Karina Aveyard traces the history of cinema in Australia from the end of the 19th century.

The first motion pictures arrived in Australia in the mid-1890s and were run on the Edison Kinetoscope. On 30 November 1894, theatrical entrepreneur James McMahon opened a Kinetoscope Parlour in a converted shop at 148 Pitt Street, Sydney. Customers paid a shilling to view the films via eyepieces on successive Kinetoscope machines. Each machine showed a different film and could be viewed by only one person at a time. Early attendances were encouraging, with Murray (1994) reporting that the Kinetoscope Parlour attracted 22,000 patrons in its first five weeks and Sabine (1995) quoting 25,000 in the first month.

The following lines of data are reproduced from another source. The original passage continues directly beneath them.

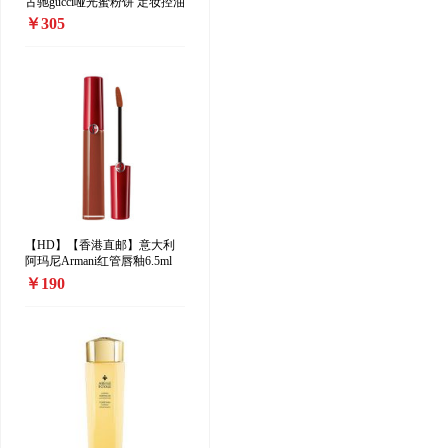
古驰gucci哑光蜜粉饼 定妆控油
散粉10g 00#
￥305
【HD】【香港直邮】意大利
阿玛尼Armani红管唇釉6.5ml
208#
￥190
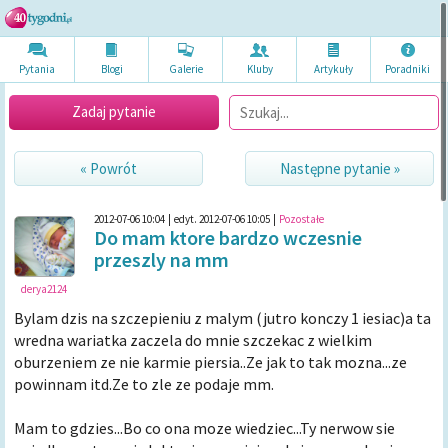
Pytania
Blogi
Galerie
Kluby
Artykuł
y
Poradni
ki
Zadaj pytanie
« Powrót
Następne pytanie »
2012-07-06 10:04
|
edyt. 2012-07-06 10:05
|
Pozostałe
Do mam ktore bardzo wczesnie
przeszly na mm
derya2124
Bylam dzis na szczepieniu z malym (jutro konczy 1 iesiac)a ta
wredna wariatka zaczela do mnie szczekac z wielkim
oburzeniem ze nie karmie piersia..Ze jak to tak mozna...ze
powinnam itd.Ze to zle ze podaje mm.
Mam to gdzies...Bo co ona moze wiedziec...Ty nerwow sie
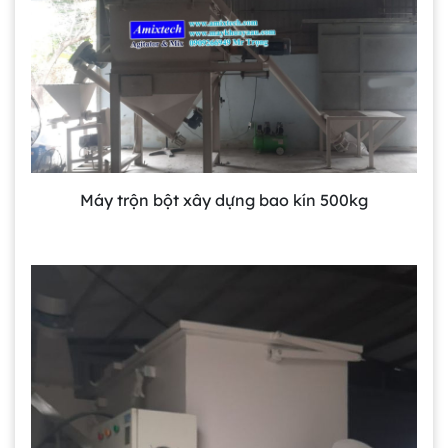
Máy trộn bột xây dựng bao kín 500kg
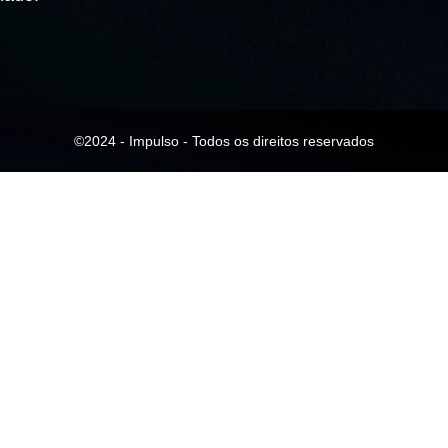
©2024 - Impulso - Todos os direitos reservados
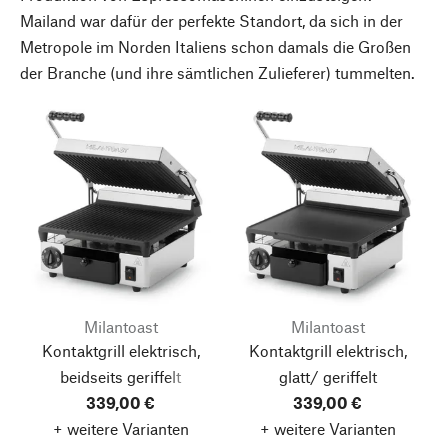
Mailand war dafür der perfekte Standort, da sich in der
Metropole im Norden Italiens schon damals die Großen
der Branche (und ihre sämtlichen Zulieferer) tummelten.
Milantoast
Milantoast
Kontaktgrill elektrisch,
Kontaktgrill elektrisch,
beidseits geriffelt
glatt/ geriffelt
339,00 €
339,00 €
+ weitere Varianten
+ weitere Varianten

After their Sydney premiere, the Kinetoscope machines toured Australia for a year. They returned to Sydney in 1896 but a lack of new films and the emergence of film projection caused attendances to drop.

(Murray 1994, 5; Sabine 1995, 12; Long 1993a, 42)

Internationally, the first commercial screening of projected short films took place in France: on 28 December 1895 in Paris, the Lumière brothers screened motion pictures for a paying public.

(Sabine 1995, 2)

The following year, on 22 August 1896, magician Carl Hertz is believed to be the first person to project a film for a paying audience in Australia at Harry Rickards’ Melbourne Opera House (later known as the Tivoli Theatre). The film was screened as part of a variety show act. Australian tours with similar projection machines followed.

(Sabine 1995, 14; Long 1993b, 40; Long 1996, 43)

The first short films produced in Australia for exhibition covered factual events such as the Melbourne Cup and Queen Victoria’s Jubilee procession. From 1898 the Salvation Army’s Limelight Department also produced short story films that were exhibited as part of their public presentations incorporating songs, instrument solos and lectures. The presentations were a means of distributing religious propaganda, with admissions helping to raise money for the Salvation Army’s social work. During 1899 the presentations grossed over £1,500.

(Shirley & Adams 1983, 8-10; Murray 1994, 6; Sabine 1995, 22)

According to Sabine (1995, 25), ‘by 1900 the foundations of a film industry in Australia had been laid. Most European producers had Australian sales representatives; production facilities were established; and patterns of exhibition pioneered. The movies were soon so much a part of Australian life that the basic wage deemed them one of the necessities of our “frugal comfort”.’